Risques des produits transgéniques
Pourtant, des recherches ayant conduit à une expérience avec des rats ont prouvé que les Ogm conduisent à des maladies cancéreuses alors que les rats ont la même physiologie que l’homme. C’est ce qu’affirme Kokou Amégadjé, chargé de l’information et de la communication de l’Ong "Les amis de la terre-Togo". « En Afrique, nous n’avons pas de prise en charge pour affronter les risques. Celui qui ne devrait pas consommer la viande du porc dans sa culture, Si l’on mélange l’Adn du porc pour lui fabriquer un aliment, il va ainsi contre ses préceptes sans le savoir. Accepter les Ogm, c’est briser les règles de la nature », défend Patrice Sagbo.
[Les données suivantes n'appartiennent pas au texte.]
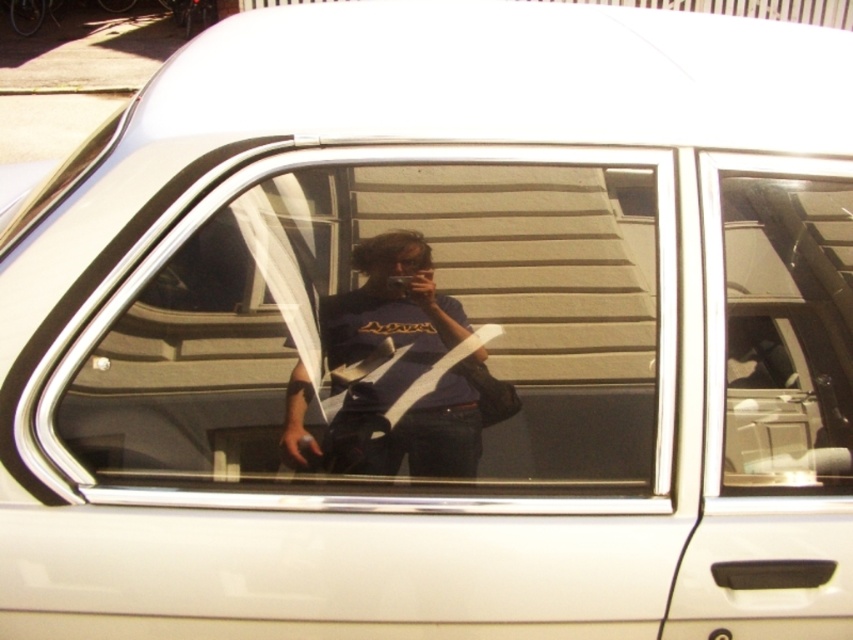
Which is more to the left, clear glass window at center or transparent glass car window at center?

Positioned to the left is clear glass window at center.

Can you confirm if clear glass window at center is wider than transparent glass car window at center?

Yes, clear glass window at center is wider than transparent glass car window at center.

Is point (425, 445) positioned after point (724, 198)?

Yes, it is behind point (724, 198).

Find the location of a particular element. The height and width of the screenshot is (640, 853). clear glass window at center is located at coordinates (387, 333).

How distant is clear glass window at center from matte black t-shirt at center?

A distance of 2.77 inches exists between clear glass window at center and matte black t-shirt at center.

Locate an element on the screen. This screenshot has width=853, height=640. clear glass window at center is located at coordinates (387, 333).

I want to click on clear glass window at center, so click(387, 333).

Does transparent glass car window at center have a larger size compared to matte black t-shirt at center?

Yes.

Does transparent glass car window at center have a lesser height compared to matte black t-shirt at center?

Incorrect, transparent glass car window at center's height does not fall short of matte black t-shirt at center's.

Identify the location of transparent glass car window at center. This screenshot has height=640, width=853. (782, 321).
Pour lui, les produits Ogm cultivés sur un champ endommagent aussi l’environnement, le sol et la nappe phréatique. De plus, continue-t-il, ils coûtent trois fois plus cher que les semences normales et ces produits concurrencent les produits intérieurs, tuant ainsi l’économie locale.
Sur une plante Ogm, l’agriculteur peut utiliser des herbicides tout au long de la pousse, dans la mesure où la plante a été conçue pour résister aux herbicides. Cela entraîne plus de pollution des sols et des nappes phréatiques. Par ailleurs, Pour un Ogm qui produit son propre insecticide, c’est exactement le même schéma. Les insectes peuvent développer une résistance à l’insecticide à force d’y être exposés, sans compter que de nombreux insectes non ciblés par l’insecticide sont menacés par cet insecticide.
Santé et Ogm
Les Ogm les plus médiatisés sont les plantes, mais il est important de savoir que de nombreux autres Ogm existent et sont très utilisés au niveau de la santé. En effet, de nombreuses bactéries ont été génétiquement modifiées pour en extraire des protéines virales entrant dans la composition des vaccins. Cela évite l’utilisation de souches virales atténuées, éliminant totalement le risque de contracter la maladie au cours de la vaccination. De manière théorique, tout organisme vivant peut être transformé en un Ogm.
Ainsi, les Ogm sont utilisés dans tous les domaines, mais ils sont encore loin d’être acceptés par tous.